AAC Pledges Support for Full Cost of Attendance for Athletes

At last year's American Athletic Conference Media Day, commissioner Mike Aresco boldly stated: "We will not pay players."

Aresco did, however, say that he would consider stipends for student-athletes to help offset the rising costs of tuition. And it seems the AAC is even more firmly behind that idea now, at the end of its three-day annual meeting down in Florida.

This from the AAC:

The American Athletic Conference completed its Annual Meeting today after three days of sessions. Presidents, Athletic Directors, Senior Woman Administrators, Faculty Athletic Representatives, and head coaches for football and men’s and women’s basketball representing all 11 member institutions, and future football-only member Navy, were in attendance.

Following a joint session this morning with Presidents, Athletic Directors and Senior Woman Administrators, The American reinforced its support of NCAA Governance restructuring with the following statement:

“The student-athletes at our member institutions compete and succeed at the highest level and benefit from the significant investments we are making in our men’s and women’s athletic programs, including infrastructure and facilities. Our Conference enjoyed unprecedented success during our inaugural season, highlighted by UCF’s BCS Tostitos Fiesta Bowl victory and UConn’s NCAA Men’s and Women’s Basketball Championships. We established ourselves as one of the premier conferences in America.

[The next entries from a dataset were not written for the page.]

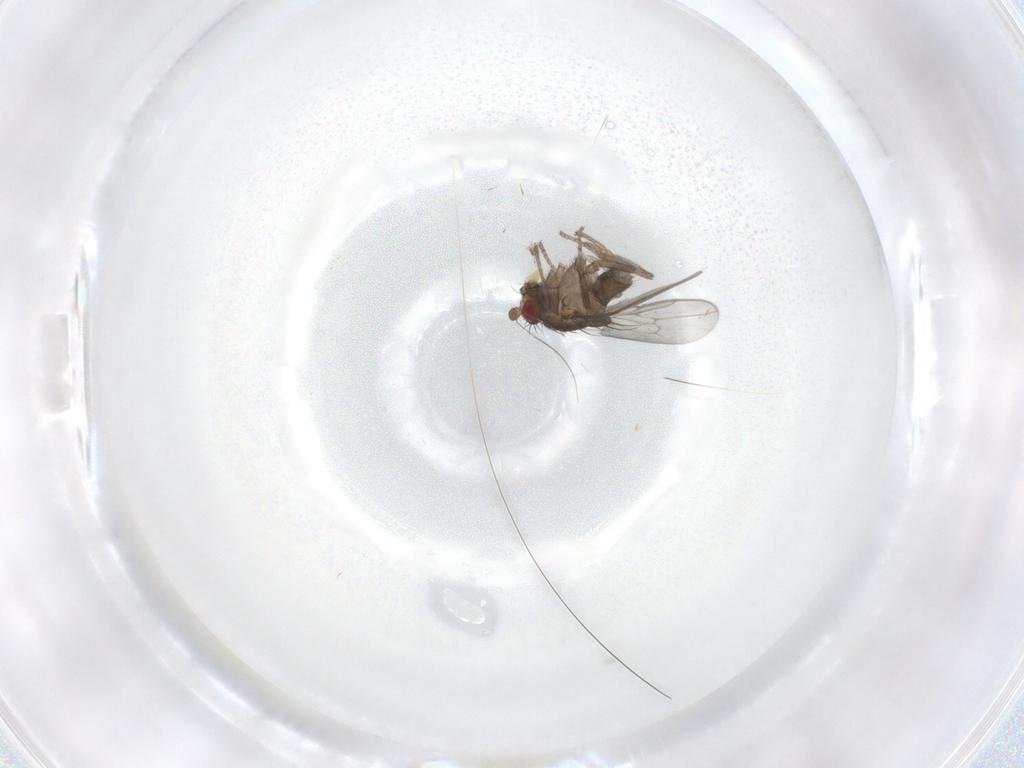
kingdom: Animalia
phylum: Arthropoda
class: Insecta
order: Diptera
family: Sphaeroceridae
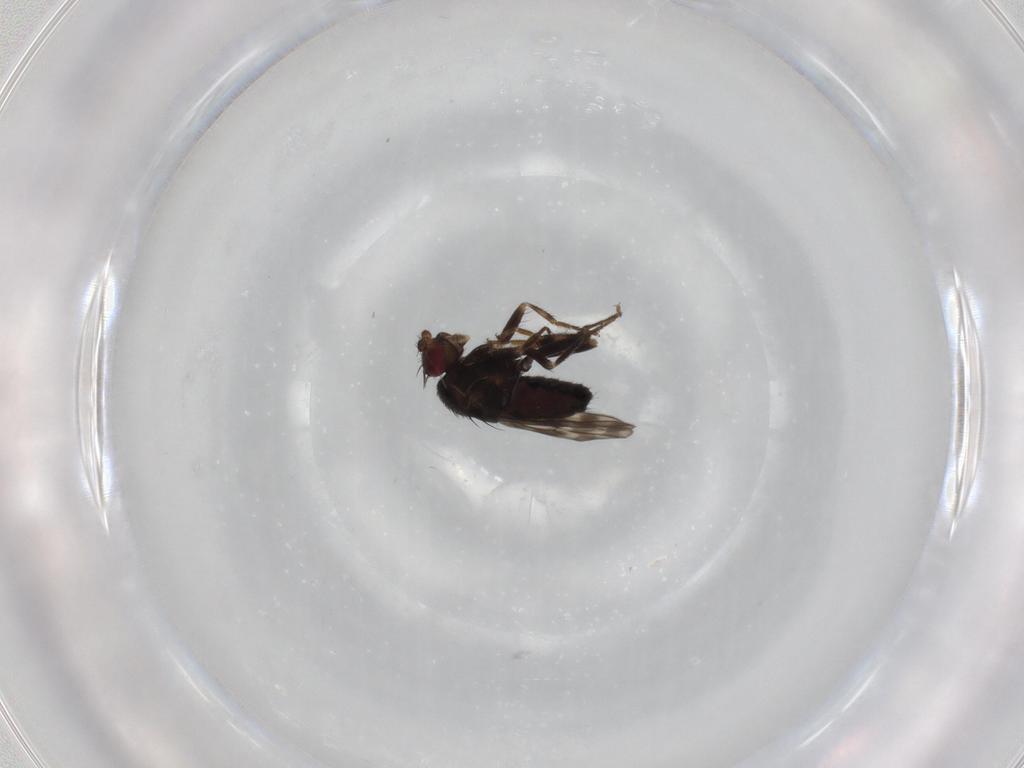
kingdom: Animalia
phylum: Arthropoda
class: Insecta
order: Diptera
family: Sphaeroceridae
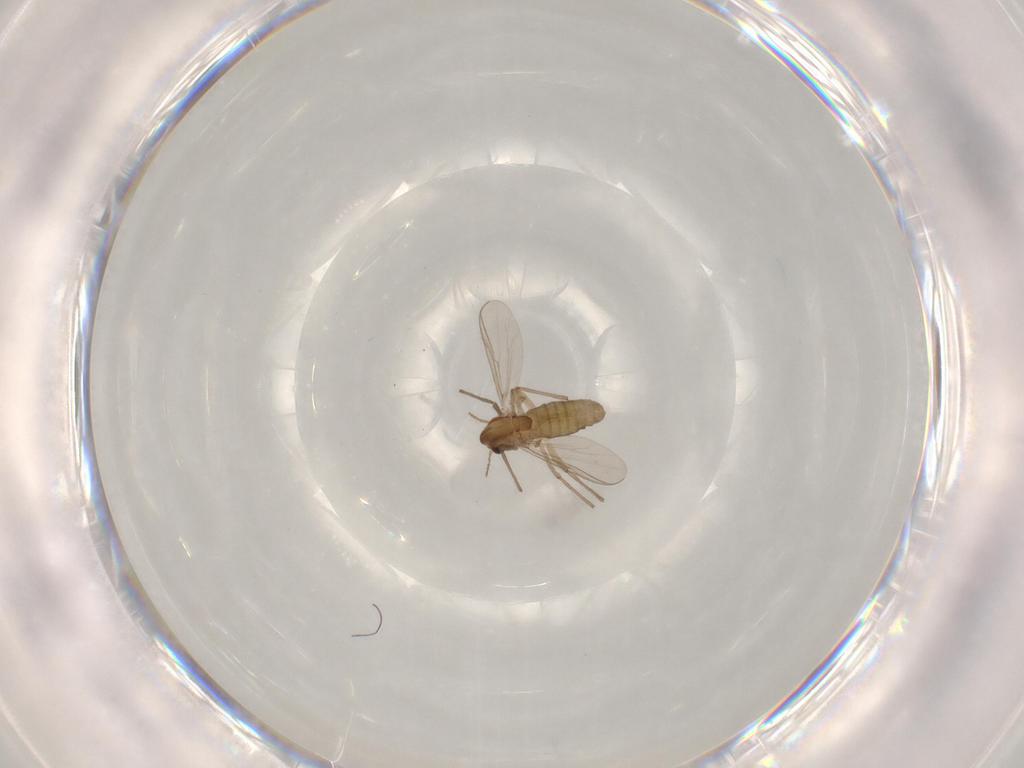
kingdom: Animalia
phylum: Arthropoda
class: Insecta
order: Diptera
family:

“We continue to support the NCAA governance redesign process and are committed to enhancing our student-athlete experience by embracing full cost of attendance, academic and professional support, and health and safety initiatives, among other items.

“As this process continues, we support the idea of making all autonomous legislation permissive, and we are examining the proposed areas of autonomy to determine if any are more appropriate for shared governance.

“The American continues to be supportive of governance reform and the work of the NCAA Steering Committee. We appreciate the opportunity to address issues and concerns with the Steering Committee during the comment period and look forward to a successful NCAA restructuring that will serve the needs of our student-athletes and our institutions in the years to come.”


In other words, if the Power Five conferences achieve autonomy from the NCAA and decide they want to make things easier for student-athletes financially and in other ways, the AAC is willing to make the same kind of changes.